Kampala    In our last day of meetings, we wanted to make sure we had a way forward in Uganda, not only for potential organizing, but to begin the work with an initiative in community radio.  The more we puzzled over the paths forward, choosing first one direction, and then another, and then both, we realized that despite believing earlier that the process might be quick, in reality it could take years to achieve, certainly one to three at the least.  Even as we moved in these directions, I wanted to make sure the trip to Kampala had been worth the time and trouble for my colleagues as well as myself and our scarce resources.

            Why not start with an internet radio station?  At the least, a block of programming on acornradio.org, perhaps 10 to 16 hours on a weekend at the beginning to prepare for a launch of uganda acorn radio.

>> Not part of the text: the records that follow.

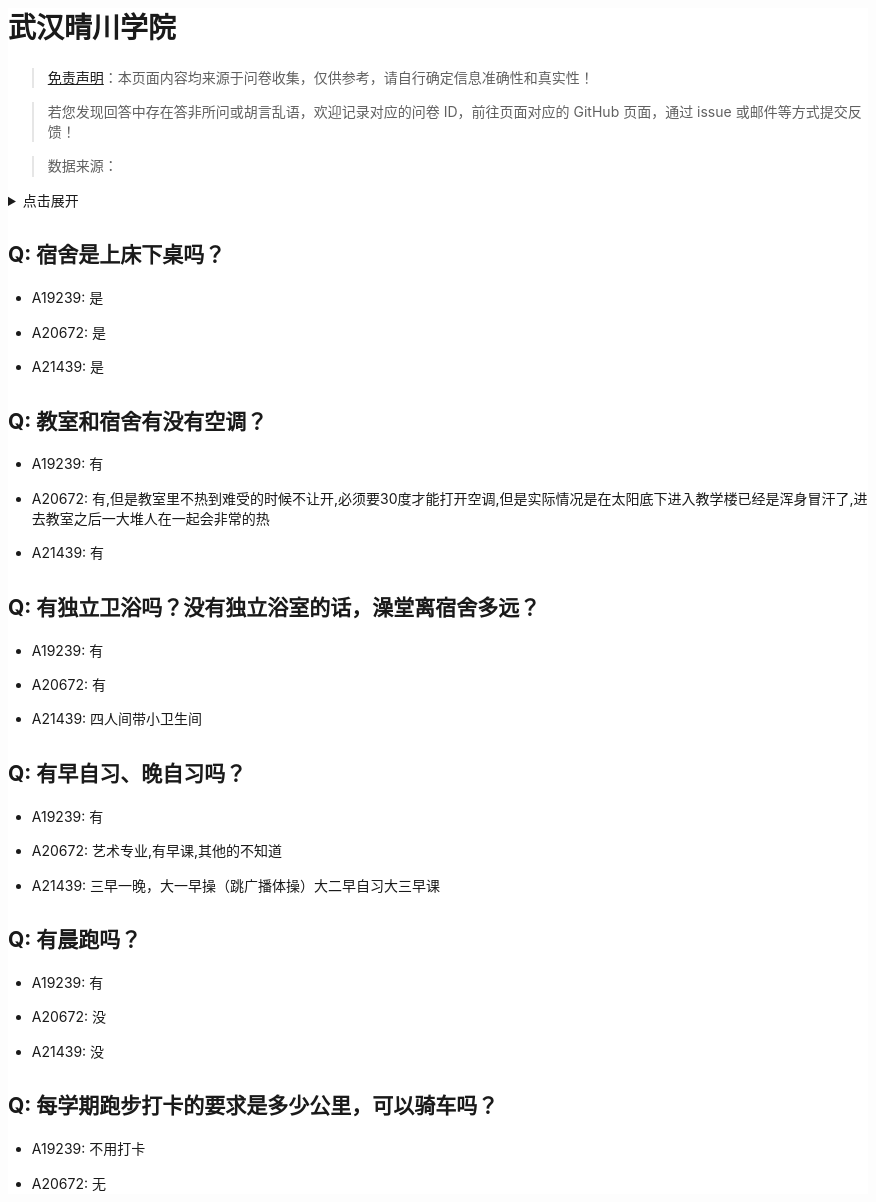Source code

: # 武汉晴川学院

> [免责声明](https://colleges.chat/#_3)：本页面内容均来源于问卷收集，仅供参考，请自行确定信息准确性和真实性！

> 若您发现回答中存在答非所问或胡言乱语，欢迎记录对应的问卷 ID，前往页面对应的 GitHub 页面，通过 issue 或邮件等方式提交反馈！

> 数据来源：

<details><summary>点击展开</summary></details>

## Q: 宿舍是上床下桌吗？

- A19239: 是

- A20672: 是

- A21439: 是

## Q: 教室和宿舍有没有空调？

- A19239: 有

- A20672: 有,但是教室里不热到难受的时候不让开,必须要30度才能打开空调,但是实际情况是在太阳底下进入教学楼已经是浑身冒汗了,进去教室之后一大堆人在一起会非常的热

- A21439: 有

## Q: 有独立卫浴吗？没有独立浴室的话，澡堂离宿舍多远？

- A19239: 有

- A20672: 有

- A21439: 四人间带小卫生间

## Q: 有早自习、晚自习吗？

- A19239: 有

- A20672: 艺术专业,有早课,其他的不知道

- A21439: 三早一晚，大一早操（跳广播体操）大二早自习大三早课

## Q: 有晨跑吗？

- A19239: 有

- A20672: 没

- A21439: 没

## Q: 每学期跑步打卡的要求是多少公里，可以骑车吗？

- A19239: 不用打卡

- A20672: 无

            Looking at the population statistics for Uganda, we could almost see this relatively small country swelling before our eyes.  The estimates showed more than forty-one million people in 2017, an over three million increase in one year, compared to the same amount over the previous five years.  Internet penetration was estimated at over 31%, although these figures are notable for their hard rock boosterism.  Under any terms with the right approaches, we would build listenership, and would do so nationally, even if our primary intentions were in Kampala and Arua in the northwestern part of the country.

            Other research we uncovered, as we met on the patio of the Kampala Kolping Hotel, examined the state of community radio in the country.  The authors argued that there was nominally a half-dozen, but in their report treated the efforts with skepticism.  Most were in rural areas of the country.  One of the larger was organized by women journalists and called MAMA.  We couldn’t find a listing on their website or the governments on the power of their broadcast, but they claimed on their website that their signal could reach thirteen million people in a huge area covering most of the southern part of the country.  Who knows?  But at least we might not be alone.

            Once I broached starting, even with this tentative first step, my colleagues responded enthusiastically.  We made lists and workplans.  We huddled over a computer, when we were able to get on the internet, and looked at equipment price lists and debated local purchase versus shipping overseas.  We talked about the languages and content of programming.  We covered any topic we could think of until the day was fading, buses and work were calling my friends, and my time was running out in Uganda.

            I even found myself crawling around behind the hotel and measuring in my mind’s eye whether an antenna on top of this Catholic NGO’s hotel might be enough with some power to reach the slums spread out all around us.

            From such small beginnings, we will see what we can make happen in the coming months and years.